Texte tiré de l'almanach "Le petit Comtois" de 1941

Une autre industrie nomade du pays est celle des peigneurs de chanvre, plus connue en Franche-Comté sous le nom de "pignards" ou "foirloux" (1).

Cultivateurs pendant neuf mois de l'année, leur blé ou leur orge une fois récoltés et battus, et le chanvre et le lin une fois "nézis" (rouïs) dans les pays qu'ils se proposent d'exploiter, les "pignards" quittent leurs montagnes et s'en vont d'un trait jusqu'au loin, au fond de la Lorraine ou de la Champagne, d'où, de village en village, de métairie en métairie, ils se rapprochent peu à peu de leur point de départ en travaillant partout où de l'ouvrage s'offre à eux.

Ils partent vers la fin de septembre et reviennent presque invariablement pour les fêtes de Noël. Ils portent sur le dos comme le sac du fantassin, une "baule" ("baulo", "balle"), caisse en bois dans laquelle se trouve un "ssri" ("sli", "clé", "celésotte"), sorte de peigne, de carde, composée de dents d'acier pyramidales, très pointues, de dix centimètres de haut, disposées en rectangle, serrées les unes contre les autres et un quinconce à l'intérieur; elles sont solidaires d'une épaisse plaque de fer pouvant être ajustée sur un billot de bois juché sur un trépied. Deux peignes sont nécessaires : le gros et le fin. Chaque équipe de pignards était formée de deux ouvriers, le dégrossisseurs et le raffineur, qui s'adjoignaient un "mousse" surnommé le "petit mari".

──────────

Travail à faire:
a) D'après l'extrait sur les peigneurs de chanvre, à quel moment les pignards reviennent-ils chez eux ?
b) Traduisez en anglais la phrase « Deux peignes sont nécessaires : le gros et le fin. », tirée de l'extrait sur les peigneurs de chanvre.
c) Poursuivez l'extrait sur les peigneurs de chanvre à partir de sa dernière phrase.

Entrées de données enregistrées:
──────────

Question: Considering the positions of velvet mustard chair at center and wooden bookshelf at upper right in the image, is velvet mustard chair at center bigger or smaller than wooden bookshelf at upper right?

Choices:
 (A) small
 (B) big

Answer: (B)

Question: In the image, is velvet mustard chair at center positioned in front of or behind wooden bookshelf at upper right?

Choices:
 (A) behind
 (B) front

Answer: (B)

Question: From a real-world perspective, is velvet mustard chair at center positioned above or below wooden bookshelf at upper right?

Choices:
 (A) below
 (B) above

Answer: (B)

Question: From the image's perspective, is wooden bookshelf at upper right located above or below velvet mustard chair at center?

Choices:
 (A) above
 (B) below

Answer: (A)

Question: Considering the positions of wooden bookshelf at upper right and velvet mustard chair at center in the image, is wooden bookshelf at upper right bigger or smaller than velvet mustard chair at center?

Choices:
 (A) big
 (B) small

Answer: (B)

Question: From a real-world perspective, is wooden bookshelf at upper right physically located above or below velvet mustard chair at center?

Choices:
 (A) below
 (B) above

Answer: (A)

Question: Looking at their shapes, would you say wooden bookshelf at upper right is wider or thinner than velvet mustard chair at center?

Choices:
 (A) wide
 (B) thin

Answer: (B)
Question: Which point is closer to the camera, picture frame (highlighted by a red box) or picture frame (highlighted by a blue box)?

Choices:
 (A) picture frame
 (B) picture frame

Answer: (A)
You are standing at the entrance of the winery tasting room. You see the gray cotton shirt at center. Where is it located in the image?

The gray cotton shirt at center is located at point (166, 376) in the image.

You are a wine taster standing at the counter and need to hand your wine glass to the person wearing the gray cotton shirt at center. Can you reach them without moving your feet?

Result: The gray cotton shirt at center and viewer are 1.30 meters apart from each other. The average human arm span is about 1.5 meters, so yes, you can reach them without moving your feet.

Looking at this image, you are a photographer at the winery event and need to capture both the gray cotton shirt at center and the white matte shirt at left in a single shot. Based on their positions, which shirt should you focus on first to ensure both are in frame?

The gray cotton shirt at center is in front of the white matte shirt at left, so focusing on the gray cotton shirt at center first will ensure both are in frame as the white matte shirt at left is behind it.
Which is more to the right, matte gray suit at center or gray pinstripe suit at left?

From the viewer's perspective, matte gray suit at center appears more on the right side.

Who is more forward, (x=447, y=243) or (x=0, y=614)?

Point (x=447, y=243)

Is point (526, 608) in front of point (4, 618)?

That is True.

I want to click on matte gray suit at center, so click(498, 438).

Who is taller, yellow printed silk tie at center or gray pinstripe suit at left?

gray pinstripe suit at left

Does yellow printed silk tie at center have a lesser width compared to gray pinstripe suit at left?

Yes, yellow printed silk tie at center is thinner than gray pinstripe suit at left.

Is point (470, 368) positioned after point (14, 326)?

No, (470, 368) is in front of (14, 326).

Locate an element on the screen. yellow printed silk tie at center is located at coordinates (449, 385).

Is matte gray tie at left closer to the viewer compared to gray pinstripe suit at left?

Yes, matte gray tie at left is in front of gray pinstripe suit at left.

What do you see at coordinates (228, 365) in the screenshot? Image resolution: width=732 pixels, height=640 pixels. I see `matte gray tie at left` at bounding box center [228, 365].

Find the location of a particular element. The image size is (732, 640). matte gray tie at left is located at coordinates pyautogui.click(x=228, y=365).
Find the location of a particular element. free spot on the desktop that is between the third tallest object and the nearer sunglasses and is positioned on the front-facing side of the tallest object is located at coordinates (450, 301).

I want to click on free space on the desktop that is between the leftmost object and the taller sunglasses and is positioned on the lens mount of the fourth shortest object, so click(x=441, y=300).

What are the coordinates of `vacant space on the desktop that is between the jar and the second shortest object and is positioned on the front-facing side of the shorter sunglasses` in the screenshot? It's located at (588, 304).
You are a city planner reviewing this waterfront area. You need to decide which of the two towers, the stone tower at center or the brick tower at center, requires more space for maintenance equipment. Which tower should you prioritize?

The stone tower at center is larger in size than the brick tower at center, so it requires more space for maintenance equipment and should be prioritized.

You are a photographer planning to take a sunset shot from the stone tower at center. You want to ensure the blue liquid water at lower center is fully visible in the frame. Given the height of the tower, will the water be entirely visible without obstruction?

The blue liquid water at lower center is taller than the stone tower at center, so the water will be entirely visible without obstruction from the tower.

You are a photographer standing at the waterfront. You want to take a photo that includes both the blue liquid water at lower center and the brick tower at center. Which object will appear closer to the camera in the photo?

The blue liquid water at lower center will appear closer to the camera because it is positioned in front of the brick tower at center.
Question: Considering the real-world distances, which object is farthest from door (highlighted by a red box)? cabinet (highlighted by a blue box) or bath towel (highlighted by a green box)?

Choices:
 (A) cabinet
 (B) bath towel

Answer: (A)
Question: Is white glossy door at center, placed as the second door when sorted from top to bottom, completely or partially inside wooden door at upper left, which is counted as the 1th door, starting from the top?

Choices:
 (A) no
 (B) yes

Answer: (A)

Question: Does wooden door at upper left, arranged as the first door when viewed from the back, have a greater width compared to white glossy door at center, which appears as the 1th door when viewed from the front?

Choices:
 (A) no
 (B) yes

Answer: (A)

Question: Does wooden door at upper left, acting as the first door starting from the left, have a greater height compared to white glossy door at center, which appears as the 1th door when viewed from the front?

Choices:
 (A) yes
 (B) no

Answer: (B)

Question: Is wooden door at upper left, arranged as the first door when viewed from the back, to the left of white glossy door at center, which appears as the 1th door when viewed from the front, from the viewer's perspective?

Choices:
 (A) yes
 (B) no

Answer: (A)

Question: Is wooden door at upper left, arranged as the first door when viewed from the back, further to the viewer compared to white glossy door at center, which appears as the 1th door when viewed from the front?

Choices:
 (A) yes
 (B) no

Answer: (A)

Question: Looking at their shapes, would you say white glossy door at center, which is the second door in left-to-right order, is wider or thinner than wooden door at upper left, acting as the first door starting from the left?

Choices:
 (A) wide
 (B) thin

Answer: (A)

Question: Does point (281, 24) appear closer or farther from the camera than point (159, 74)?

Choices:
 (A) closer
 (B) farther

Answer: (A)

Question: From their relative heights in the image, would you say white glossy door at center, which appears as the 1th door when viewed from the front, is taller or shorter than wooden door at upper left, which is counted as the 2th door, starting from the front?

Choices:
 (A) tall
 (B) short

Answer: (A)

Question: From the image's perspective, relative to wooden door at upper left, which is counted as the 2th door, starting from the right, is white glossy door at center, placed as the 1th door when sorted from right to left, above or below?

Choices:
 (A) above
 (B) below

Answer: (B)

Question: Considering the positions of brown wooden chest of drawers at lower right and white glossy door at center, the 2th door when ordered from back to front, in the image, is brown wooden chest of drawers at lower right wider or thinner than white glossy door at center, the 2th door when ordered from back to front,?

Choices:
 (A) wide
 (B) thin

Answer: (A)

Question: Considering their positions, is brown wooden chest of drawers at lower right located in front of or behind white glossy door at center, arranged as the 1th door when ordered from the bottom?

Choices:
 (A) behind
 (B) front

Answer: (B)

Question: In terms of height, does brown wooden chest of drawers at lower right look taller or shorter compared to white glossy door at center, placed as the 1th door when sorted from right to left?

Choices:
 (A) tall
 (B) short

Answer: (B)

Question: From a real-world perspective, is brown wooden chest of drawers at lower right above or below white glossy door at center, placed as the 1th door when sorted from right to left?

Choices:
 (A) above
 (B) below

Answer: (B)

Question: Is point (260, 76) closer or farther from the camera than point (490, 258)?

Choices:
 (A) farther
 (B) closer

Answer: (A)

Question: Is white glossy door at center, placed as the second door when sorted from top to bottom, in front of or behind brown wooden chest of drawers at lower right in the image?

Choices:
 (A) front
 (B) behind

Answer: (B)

──────────

Réponses:
a) Presque invariablement pour les fêtes de Noël.

b) Two combs are needed: the coarse one and the fine one.

c)
Aussitôt que les pignards étaient annoncés, les enfants se précipitaient à leur rencontre, formaient le cercle à distance respectueuse pour ne point recevoir de horions, lançaient maints quolibets et entonnaient à qui mieux mieux ce refrain :

Le tire-bâton
C'est un cochon
Le raffineur
c'est un voleur;
Le p'tit mari
c'est un gouri

Chaque membre de l'équipe recevait donc son lazzi. Accueillis de telle sorte par ces plaisanteries moqueuses, les pignards semblaient se fâcher, pourchassaient les gamins qui recommençaient de plus belle, encouragés par l'insuccès de la poursuite.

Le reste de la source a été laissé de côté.